Bilas: Improving the NCAA tournament

That is some idiotic and inaccurate cherry-picking.

A 7-11 team being in would be extremely rare, and it would lead to less of what are now basically first round byes, while also giving more mid-majors a chance.

hardly cherry-picking. Every year there is a huge upset (usually multiple). I know Id find them much more interesting if they were 15 seed Florida Gulf Coast making it to the Sweet 16 instead of 15 seed TCU because we made the tournament only the power conferences and the Big 12 got 9 teams in.
 
it would solve the dilemma of smaller conference regular seasons not meaning a lot. Most of those teams would be mid-major teams.

I like the idea...could probably pull it off without going all the way to 96 if people thought it too big.

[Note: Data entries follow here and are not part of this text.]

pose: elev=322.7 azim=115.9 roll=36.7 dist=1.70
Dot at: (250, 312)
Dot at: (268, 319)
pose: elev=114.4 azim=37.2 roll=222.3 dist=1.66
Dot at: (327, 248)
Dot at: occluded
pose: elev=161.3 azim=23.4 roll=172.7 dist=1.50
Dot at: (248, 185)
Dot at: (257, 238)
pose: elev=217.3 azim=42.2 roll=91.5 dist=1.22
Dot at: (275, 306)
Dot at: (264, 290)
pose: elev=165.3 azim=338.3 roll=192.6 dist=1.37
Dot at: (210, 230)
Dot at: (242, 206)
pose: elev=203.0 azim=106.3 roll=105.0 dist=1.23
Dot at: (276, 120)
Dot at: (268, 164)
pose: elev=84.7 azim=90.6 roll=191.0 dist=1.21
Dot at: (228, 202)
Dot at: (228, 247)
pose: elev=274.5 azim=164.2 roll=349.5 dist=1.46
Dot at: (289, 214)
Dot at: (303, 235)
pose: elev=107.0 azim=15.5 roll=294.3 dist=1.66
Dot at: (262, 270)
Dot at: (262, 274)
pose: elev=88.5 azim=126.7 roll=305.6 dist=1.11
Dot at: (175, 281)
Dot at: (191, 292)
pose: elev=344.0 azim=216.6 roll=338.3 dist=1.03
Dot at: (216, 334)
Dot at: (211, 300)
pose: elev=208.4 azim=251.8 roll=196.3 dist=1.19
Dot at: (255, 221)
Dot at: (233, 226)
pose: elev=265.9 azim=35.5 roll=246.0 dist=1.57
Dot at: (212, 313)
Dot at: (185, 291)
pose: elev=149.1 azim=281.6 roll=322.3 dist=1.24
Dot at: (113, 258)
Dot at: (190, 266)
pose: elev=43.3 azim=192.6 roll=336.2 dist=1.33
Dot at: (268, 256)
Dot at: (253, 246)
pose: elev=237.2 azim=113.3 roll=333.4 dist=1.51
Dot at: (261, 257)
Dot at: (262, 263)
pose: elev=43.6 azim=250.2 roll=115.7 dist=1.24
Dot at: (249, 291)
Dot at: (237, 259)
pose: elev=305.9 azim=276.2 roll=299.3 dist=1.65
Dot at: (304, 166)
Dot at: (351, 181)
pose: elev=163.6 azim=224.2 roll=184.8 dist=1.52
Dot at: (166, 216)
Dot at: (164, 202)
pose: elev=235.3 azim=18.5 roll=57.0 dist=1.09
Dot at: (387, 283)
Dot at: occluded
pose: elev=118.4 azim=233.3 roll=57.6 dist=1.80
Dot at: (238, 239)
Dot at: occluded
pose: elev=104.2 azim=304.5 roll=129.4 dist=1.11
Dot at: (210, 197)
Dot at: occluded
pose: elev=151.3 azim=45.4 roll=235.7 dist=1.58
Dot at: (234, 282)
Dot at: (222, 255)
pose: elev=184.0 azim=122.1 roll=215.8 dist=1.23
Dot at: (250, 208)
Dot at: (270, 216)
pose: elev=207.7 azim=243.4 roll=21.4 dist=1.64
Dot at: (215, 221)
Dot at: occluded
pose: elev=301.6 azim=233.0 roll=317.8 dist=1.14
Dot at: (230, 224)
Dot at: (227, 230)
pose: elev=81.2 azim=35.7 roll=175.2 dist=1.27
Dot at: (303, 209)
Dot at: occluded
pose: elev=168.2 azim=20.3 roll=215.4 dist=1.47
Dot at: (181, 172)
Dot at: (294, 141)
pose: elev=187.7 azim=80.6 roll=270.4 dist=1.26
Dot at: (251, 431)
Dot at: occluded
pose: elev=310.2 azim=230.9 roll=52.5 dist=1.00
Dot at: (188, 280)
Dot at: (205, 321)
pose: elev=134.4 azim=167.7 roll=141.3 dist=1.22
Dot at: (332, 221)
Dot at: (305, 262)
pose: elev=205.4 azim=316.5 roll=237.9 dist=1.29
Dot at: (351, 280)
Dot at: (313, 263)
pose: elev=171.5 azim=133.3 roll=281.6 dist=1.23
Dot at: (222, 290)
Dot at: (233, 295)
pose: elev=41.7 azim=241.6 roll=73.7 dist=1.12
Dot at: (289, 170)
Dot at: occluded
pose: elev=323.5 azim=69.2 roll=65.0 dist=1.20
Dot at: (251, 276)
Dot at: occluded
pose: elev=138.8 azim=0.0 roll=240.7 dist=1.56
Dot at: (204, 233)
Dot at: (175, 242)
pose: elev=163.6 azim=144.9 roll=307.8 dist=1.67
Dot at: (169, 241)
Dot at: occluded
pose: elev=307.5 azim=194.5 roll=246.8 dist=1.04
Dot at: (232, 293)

Most years 72-76 would probably cover any bid thievery.
 
Side convo: I know I give you a lot of crap about RPI, but check this out and see what you think. Probably way to fancy to be accepted by the committee, but it is the spirit of the direction I want an RPI tweak/replacement to head (Sagarin ELO-ish is the short version). https://sethburn.wordpress.com/2015/02/20/bad-wins-good-losses-every-game-counts-220-kp-elo-update/

**Also note the rankings in that article are from Feb 20, so they're WAY out of date.

RPI is obviously flawed, teams like VCU and KU are clearly overrated most of the year...but it still makes more sense as a seeding tool than BPI or something like KenPom. Sagarin ELO is the best well known metric out there that would possibly be accepted and used by the NCAA.

In terms of just rating overall quality of a team I like Sagarin full ranking, in terms of selecting teams based on purely who they have beat and lost to, ELO would be great...drastically better than BPI. BPI getting run as a selection tool just shows how ESPN truly runs college sports.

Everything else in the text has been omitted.